L'Assemblée a débattu jeudi soir d'une proposition de loi de la France insoumise sur le sujet sensible de l'euthanasie et du suicide assisté, mais sans achever son examen, le texte ayant peu de chances de revenir dans l'hémicycle sous peu.
Le dernier des cinq textes présentés par les Insoumis dans le cadre de la journée réservée à leur groupe ("niche parlementaire") a fait l'objet comme les précédents d'une motion portée par LREM, celle-ci visant à le renvoyer en commission.
Mais les débats ont été interrompus à 01H00 du matin avant le vote de cette motion, le vice-président Sylvain Waserman (MoDem) indiquant qu'il appartiendrait "à la conférence des présidents de fixer les conditions de la poursuite des discussions de cette proposition de loi". Celle-ci a ainsi peu de chances de revenir rapidement dans l'hémicycle, puisqu'il lui faudra en principe attendre la prochaine "niche" réservée aux Insoumis.
Porté par Caroline Fiat, aide-soignante de profession, le texte, inspiré des lois belges et luxembourgeoises, entendait légaliser l’euthanasie et le suicide assisté sous conditions.
Mme Fiat a déploré qu'on repousse "ad vitam aeternam une avancée fortement attendue et même plébiscitée par nos concitoyens", son collègue Alexis Corbière défendant "une grande loi de liberté".
"Sur un tel sujet intime, complexe, les avis sont toujours divers. Légiférer sur la fin de vie est une responsabilité d'autant plus grande", a souligné de son côté la ministre de la Santé Agnès Buzyn, jugeant que la loi Claeys-Leonetti de 2016 "renforce incontestablement les droits des patients" et est "une avancée pour ne pas s'acharner à soigner".
Adoptée après un long processus qui visait le consensus, cette loi prévoit notamment un "droit à la sédation profonde et continue" jusqu'à la mort pour certaines personnes.
Mme Buzyn, qui a rapporté avoir dialogué avec la romancière Anne Bert avant son euthanasie en Belgique, s'est interrogée sur le choix de LFI d'ouvrir l'euthanasie ou le suicide "y compris lorsque la maladie est grave même si elle est curable", jugeant que "c'est prendre le risque d'ouvrir la voie à une euthanasie arbitraire".
Estimant "notre recul insuffisant sur la loi Claeys-Leonetti" elle a dit ne pas souhaiter "qu'une nouvelle loi interfère avec la mission d'évaluation de la mise en oeuvre de la loi", rappelant en outre l'ouverture récente des Etats généraux de la bioéthique.
"Faut-il voter de telles mesures ce soir?
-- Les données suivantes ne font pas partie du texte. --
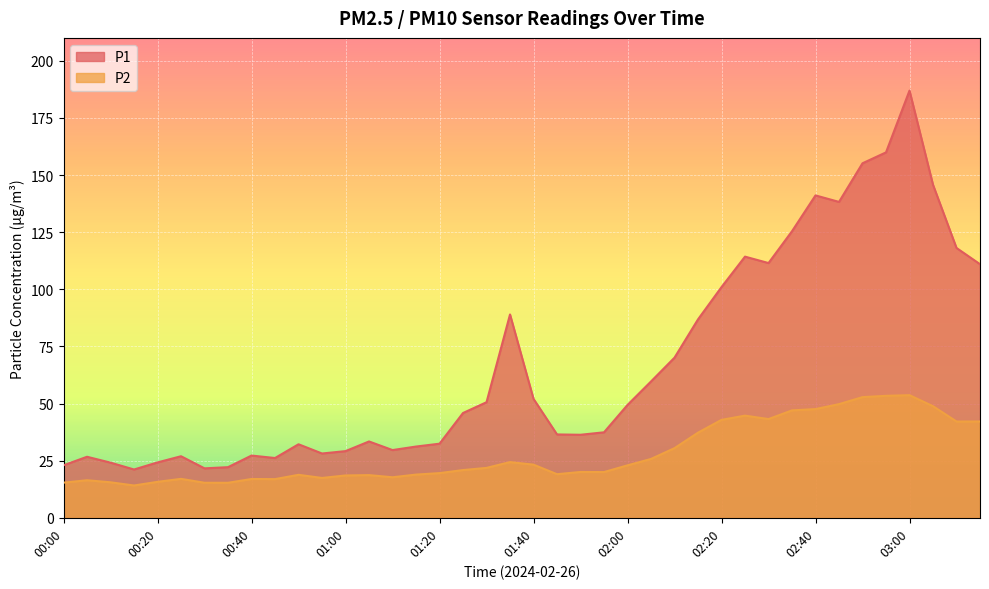

Rank the series by their average value, from lowest to highest.

P2, P1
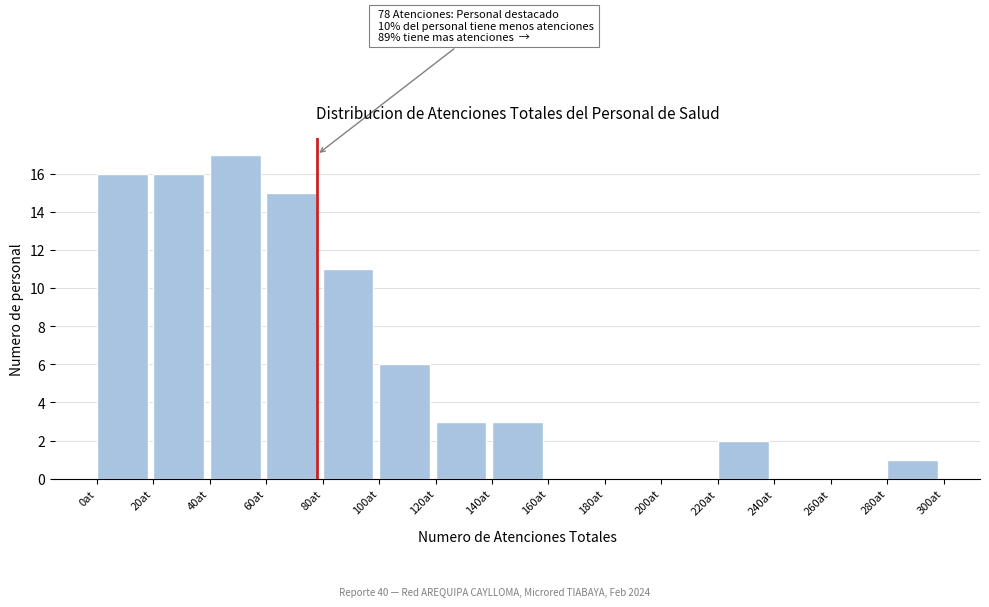

Over which range of the x-axis is the bar tallest?

40 to 60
Ce n'est plus possible avant quelques mois" en raison des "concertations multiples" en cours, a aussi estimé Jean-Louis Touraine (LREM). Il avait lui-même déposé fin septembre une proposition de loi favorable à "une assistance médicalisée active à mourir", cosignée par une cinquantaine de ses pairs dont une grande majorité de marcheurs.
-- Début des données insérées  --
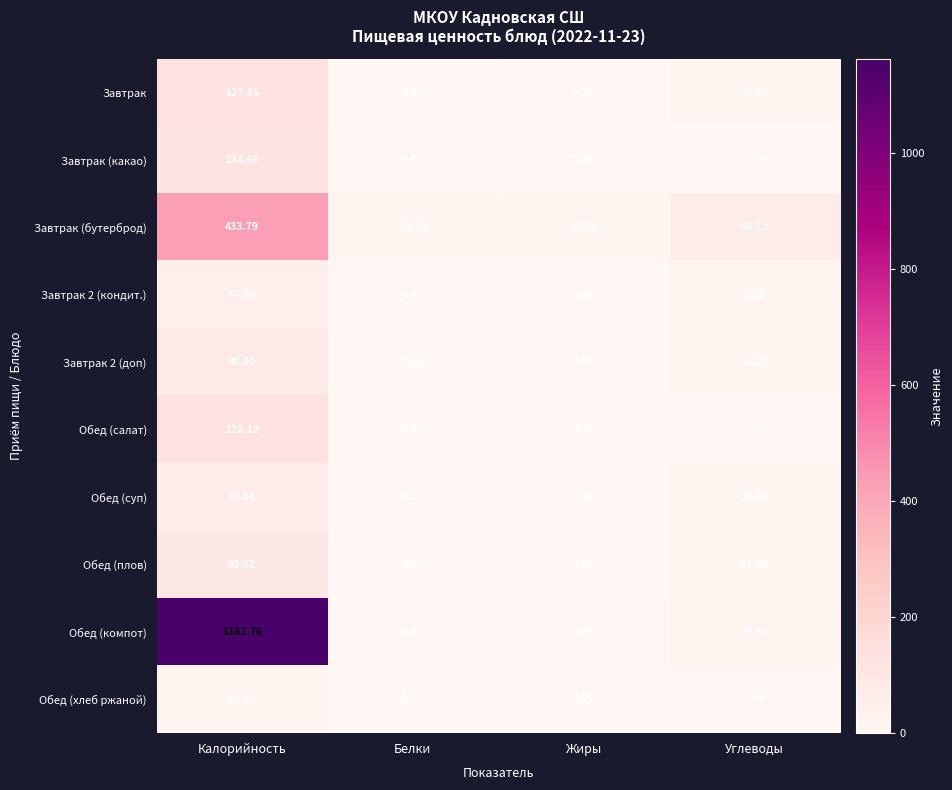

At which label is Завтрак 2 (кондит.) closest to 23?

Углеводы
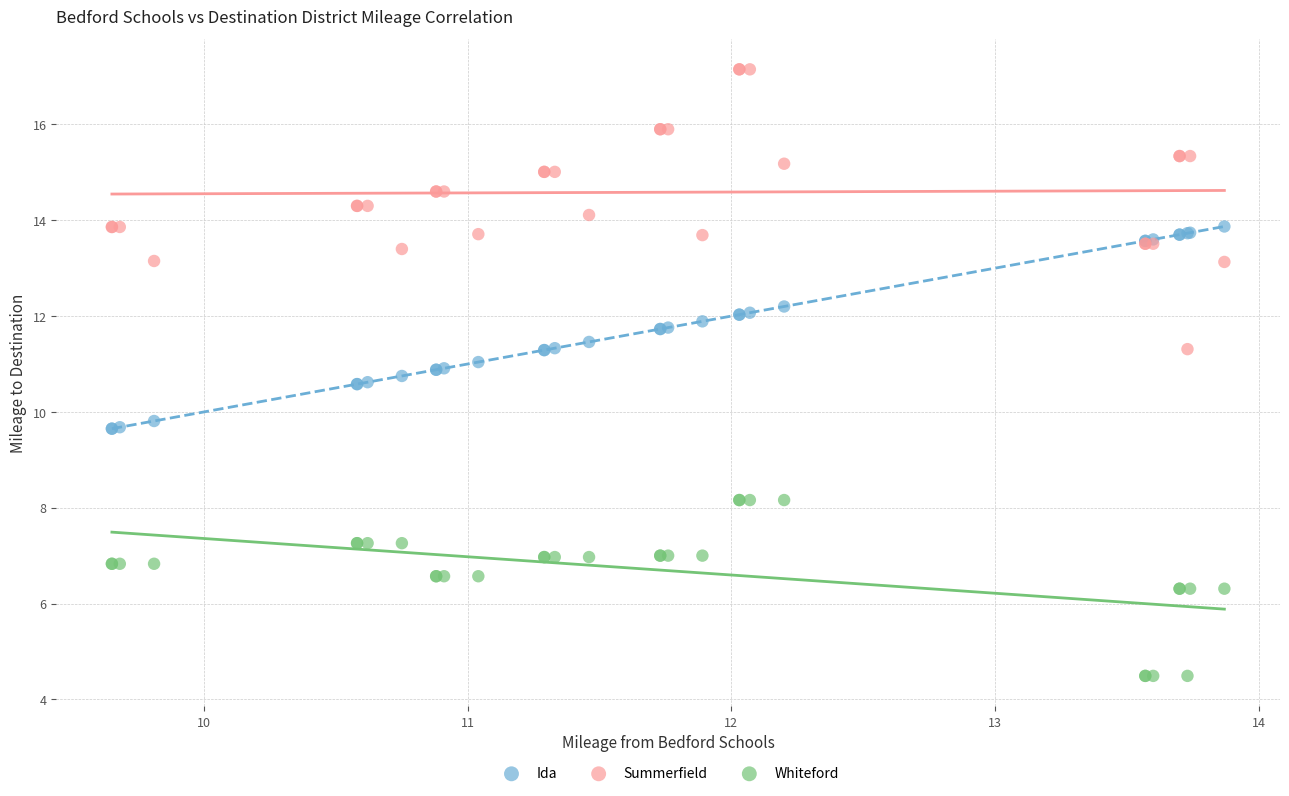

Which series reaches the minimum Y coordinate?

Whiteford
Des élus d'autres groupes ont aussi plaidé pour un temps de réflexion, à l'instar d'Alain Ramadier (LR) pour qui il faut se "donner le temps de l'évaluation" de la loi Claeys-Leonetti.
Sébastien Chenu (FN) a, lui, dénoncé l'ouverture d'une boite de Pandore avec ce texte. "Je le reconnais, pour gérer la fin de vie, l'euthanasie est plus simple et moins coûteuse, mais promouvoir cette solution de facilité est-ce là ce qui donne un sens à notre société?", a-t-il lancé, suscitant des protestations dans l'hémicycle très dégarni.
"On a eu un débat très digne sur un sujet particulièrement sensible. Je propose qu'on garde la même tonalité", a souligné au "perchoir" M. Waserman, avant que les débats ne reprennent dans le calme.